Further along, I come to an area where animals were once kept. After the phosphate mine, this was turned into an animal park. (I’ve got research to do later.) The walking becomes a struggle. Arrghh! Why is it hurting to walk? I push on as always and at one of the highest points in the park is a pool and here bubbles can be seen where the spring pushes to the surface. I make my way back to the VIC. More people are swimming now and I will not take pictures of that, however I did take some of the azaleas that are coming into bloom. They are beautiful.

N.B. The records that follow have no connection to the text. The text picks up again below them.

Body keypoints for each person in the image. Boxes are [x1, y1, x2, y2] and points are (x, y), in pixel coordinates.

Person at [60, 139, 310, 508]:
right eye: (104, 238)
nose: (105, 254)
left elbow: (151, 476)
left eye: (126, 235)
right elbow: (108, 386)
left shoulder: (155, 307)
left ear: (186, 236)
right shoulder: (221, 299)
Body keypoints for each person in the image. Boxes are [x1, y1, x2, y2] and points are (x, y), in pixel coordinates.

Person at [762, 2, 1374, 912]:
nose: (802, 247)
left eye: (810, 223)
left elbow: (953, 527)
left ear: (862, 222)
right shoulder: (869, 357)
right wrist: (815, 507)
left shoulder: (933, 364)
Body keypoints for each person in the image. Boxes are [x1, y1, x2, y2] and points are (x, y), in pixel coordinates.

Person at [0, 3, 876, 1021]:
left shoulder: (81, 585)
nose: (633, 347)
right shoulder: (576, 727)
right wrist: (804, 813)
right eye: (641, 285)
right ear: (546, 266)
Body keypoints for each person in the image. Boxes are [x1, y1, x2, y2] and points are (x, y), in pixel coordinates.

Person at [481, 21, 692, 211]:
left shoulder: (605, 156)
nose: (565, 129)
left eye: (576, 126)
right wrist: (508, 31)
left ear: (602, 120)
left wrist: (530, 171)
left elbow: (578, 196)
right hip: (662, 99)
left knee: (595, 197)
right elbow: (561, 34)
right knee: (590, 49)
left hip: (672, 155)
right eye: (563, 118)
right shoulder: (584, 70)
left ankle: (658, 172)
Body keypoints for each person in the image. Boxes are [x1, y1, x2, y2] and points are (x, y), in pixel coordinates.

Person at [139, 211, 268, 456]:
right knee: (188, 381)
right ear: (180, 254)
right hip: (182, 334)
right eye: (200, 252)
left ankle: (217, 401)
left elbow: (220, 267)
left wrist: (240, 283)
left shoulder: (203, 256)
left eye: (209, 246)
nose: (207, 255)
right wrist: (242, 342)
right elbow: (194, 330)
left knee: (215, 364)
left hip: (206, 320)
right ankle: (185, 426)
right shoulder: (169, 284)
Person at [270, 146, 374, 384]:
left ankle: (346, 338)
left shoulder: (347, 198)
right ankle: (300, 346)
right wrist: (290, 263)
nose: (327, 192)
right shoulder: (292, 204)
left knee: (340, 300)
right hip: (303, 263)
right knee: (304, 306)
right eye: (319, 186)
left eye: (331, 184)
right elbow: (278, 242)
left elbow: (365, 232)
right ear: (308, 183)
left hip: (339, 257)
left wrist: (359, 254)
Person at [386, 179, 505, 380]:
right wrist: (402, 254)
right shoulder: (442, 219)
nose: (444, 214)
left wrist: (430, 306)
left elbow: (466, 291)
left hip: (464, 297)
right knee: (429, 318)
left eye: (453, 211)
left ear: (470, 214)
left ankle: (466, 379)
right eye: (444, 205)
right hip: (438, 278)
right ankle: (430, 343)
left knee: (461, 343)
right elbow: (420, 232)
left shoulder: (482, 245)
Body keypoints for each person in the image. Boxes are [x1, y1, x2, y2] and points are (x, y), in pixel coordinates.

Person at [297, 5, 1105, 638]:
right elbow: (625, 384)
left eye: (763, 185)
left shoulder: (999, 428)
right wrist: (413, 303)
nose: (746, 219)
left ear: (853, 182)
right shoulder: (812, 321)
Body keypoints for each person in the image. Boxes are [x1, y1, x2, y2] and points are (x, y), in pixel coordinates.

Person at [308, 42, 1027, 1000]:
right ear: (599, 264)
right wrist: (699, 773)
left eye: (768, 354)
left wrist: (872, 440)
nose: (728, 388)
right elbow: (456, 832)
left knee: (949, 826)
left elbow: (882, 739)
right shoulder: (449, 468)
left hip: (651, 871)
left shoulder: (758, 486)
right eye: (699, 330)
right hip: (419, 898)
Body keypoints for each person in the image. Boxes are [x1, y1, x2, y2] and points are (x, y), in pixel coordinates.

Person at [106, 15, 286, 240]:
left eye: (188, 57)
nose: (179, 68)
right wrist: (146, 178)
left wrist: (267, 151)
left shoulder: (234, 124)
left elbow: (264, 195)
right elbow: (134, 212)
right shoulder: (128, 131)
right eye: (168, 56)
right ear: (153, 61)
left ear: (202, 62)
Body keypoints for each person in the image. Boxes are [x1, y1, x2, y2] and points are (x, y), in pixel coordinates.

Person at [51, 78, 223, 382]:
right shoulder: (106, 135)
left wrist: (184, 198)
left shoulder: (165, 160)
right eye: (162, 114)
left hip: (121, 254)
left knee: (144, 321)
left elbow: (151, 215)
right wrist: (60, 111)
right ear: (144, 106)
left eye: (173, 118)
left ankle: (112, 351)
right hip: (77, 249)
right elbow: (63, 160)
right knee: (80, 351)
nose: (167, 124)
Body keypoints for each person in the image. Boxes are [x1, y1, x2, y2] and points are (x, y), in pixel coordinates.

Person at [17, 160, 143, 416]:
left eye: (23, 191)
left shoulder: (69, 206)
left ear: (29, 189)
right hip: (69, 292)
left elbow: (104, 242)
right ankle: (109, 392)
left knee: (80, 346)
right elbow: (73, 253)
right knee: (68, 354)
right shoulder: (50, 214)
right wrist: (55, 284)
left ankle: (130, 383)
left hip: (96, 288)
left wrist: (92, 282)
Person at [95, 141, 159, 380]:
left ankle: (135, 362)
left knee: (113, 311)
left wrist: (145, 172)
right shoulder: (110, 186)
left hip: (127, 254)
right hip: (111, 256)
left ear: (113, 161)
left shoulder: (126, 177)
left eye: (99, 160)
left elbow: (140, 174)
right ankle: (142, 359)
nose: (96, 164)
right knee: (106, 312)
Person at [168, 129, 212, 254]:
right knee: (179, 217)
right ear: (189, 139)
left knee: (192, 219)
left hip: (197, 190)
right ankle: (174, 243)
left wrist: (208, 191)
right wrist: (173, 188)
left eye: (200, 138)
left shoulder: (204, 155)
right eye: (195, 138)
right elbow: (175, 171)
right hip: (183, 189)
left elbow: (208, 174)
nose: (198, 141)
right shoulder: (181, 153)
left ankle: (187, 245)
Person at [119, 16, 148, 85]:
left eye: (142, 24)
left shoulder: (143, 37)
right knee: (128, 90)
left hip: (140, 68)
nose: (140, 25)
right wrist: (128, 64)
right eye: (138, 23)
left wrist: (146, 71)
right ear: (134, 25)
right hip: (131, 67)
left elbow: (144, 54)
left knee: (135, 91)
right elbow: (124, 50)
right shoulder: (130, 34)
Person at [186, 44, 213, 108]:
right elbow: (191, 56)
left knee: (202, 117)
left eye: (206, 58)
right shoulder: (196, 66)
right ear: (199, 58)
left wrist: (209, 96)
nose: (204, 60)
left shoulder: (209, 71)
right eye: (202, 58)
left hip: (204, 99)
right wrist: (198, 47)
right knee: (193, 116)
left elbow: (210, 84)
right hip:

I get back to Andrea’s. It’s 71 degrees. She’s trying to book air fare, hotels, and car rentals. It’s not going well. She gives up and we hang out chatting. I get out my laptop and import 832 photos. Yikes! I work on deleting excess and poor photos while she and Lance go to Carol’s to help her with something. That also gives me time to finish reading the book she let me borrow. 

They get back. “I don’t feel like cooking!” Andrea announces.

“Let me treat you both to dinner for putting up with me,” I offer. 

They take me to Stumpknockers on the Withlacoochee River. (Stumpknockers are fish who live around the roots of the cypress and cypress knees to avoid predators.) Again we sit at an outdoor table. Andrea and I wander along the river bank taking pictures while the food is being prepared. Oh, this is lovely with the cypress along the banks and in the water. Long dreadlocks of Spanish moss hang from the limbs. Absolutely gorgeous. I’m hoping to end up with a couple of pictures that will make good drawings. 

The food is delicious and later, after talking for a couple of hours, we remember the Super Bowl. It’s the middle of the third quarter. Arrggh! We agree the commercials are disappointing, but, boy, am I glad we got to see the end. What a fantastic finish!